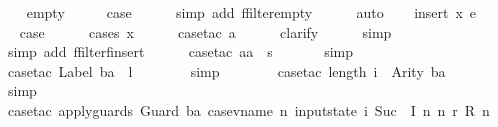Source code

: \begin{isabellebody}
\ \ \isamarkupfalse%
\ empty\isanewline
\ \ \isamarkupfalse%
\ \isamarkupfalse%
\ {\isacharquery}case\isanewline
\ \ \ \ \isamarkupfalse%
\ {\isacharparenleft}simp\ add{\isacharcolon}\ ffilter{\isacharunderscore}empty{\isacharparenright}\isanewline
\ \ \ \ \isamarkupfalse%
\ auto\isanewline
{}\isamarkupfalse%
\isanewline
\ \ \isamarkupfalse%
\ {\isacharparenleft}insert\ x\ e{\isacharparenright}\isanewline
\ \ \isamarkupfalse%
\ \isamarkupfalse%
\ {\isacharquery}case\isanewline
\ \ \ \ \isamarkupfalse%
\ {\isacharparenleft}cases\ x{\isacharparenright}\isanewline
\ \ \ \ \isamarkupfalse%
\ {\isacharparenleft}case{\isacharunderscore}tac\ a{\isacharparenright}\isanewline
\ \ \ \ \isamarkupfalse%
\ clarify\isanewline
\ \ \ \ \isamarkupfalse%
\ simp\isanewline
\ \ \ \ \isamarkupfalse%
\ {\isacharparenleft}simp\ add{\isacharcolon}\ ffilter{\isacharunderscore}finsert{\isacharparenright}\isanewline
\ \ \ \ \isamarkupfalse%
\ {\isacharparenleft}case{\isacharunderscore}tac\ {\isachardoublequoteopen}aa\ {\isacharequal}\ s{\isachardoublequoteclose}{\isacharparenright}\isanewline
\ \ \ \ \ \isamarkupfalse%
\ simp\isanewline
\ \ \ \ \ \isamarkupfalse%
\ {\isacharparenleft}case{\isacharunderscore}tac\ {\isachardoublequoteopen}Label\ ba\ {\isacharequal}\ l{\isachardoublequoteclose}{\isacharparenright}\isanewline
\ \ \ \ \ \ \isamarkupfalse%
\ simp\isanewline
\ \ \ \ \ \ \isamarkupfalse%
\ {\isacharparenleft}case{\isacharunderscore}tac\ {\isachardoublequoteopen}length\ i\ {\isacharequal}\ Arity\ ba{\isachardoublequoteclose}{\isacharparenright}\isanewline
\ \ \ \ \ \ \ \isamarkupfalse%
\ simp\isanewline
\ \ \ \ \ \ \ \isamarkupfalse%
\ {\isacharparenleft}case{\isacharunderscore}tac\ {\isachardoublequoteopen}apply{\isacharunderscore}guards\ {\isacharparenleft}Guard\ ba{\isacharparenright}\ {\isacharparenleft}case{\isacharunderscore}vname\ {\isacharparenleft}{\isasymlambda}n{\isachardot}\ input{}state\ i\ {\isacharparenleft}Suc\ {}{\isacharparenright}\ {\isacharparenleft}I\ n{\isacharparenright}{\isacharparenright}\ {\isacharparenleft}{\isasymlambda}n{\isachardot}\ r\ {\isacharparenleft}R\ n{\isacharparenright}{\isacharparenright}{\isacharparenright}{\isachardoublequoteclose}{\isacharparenright}\isanewline

\end{isabellebody}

==============================

- Directions: Which lines in the listing above hold the word "isacharcolon"? Show each of them.

- Result below:
\ {\isacharparenleft}simp\ add{\isacharcolon}\ ffilter{\isacharunderscore}empty{\isacharparenright}\isanewline
\ {\isacharparenleft}simp\ add{\isacharcolon}\ ffilter{\isacharunderscore}finsert{\isacharparenright}\isanewline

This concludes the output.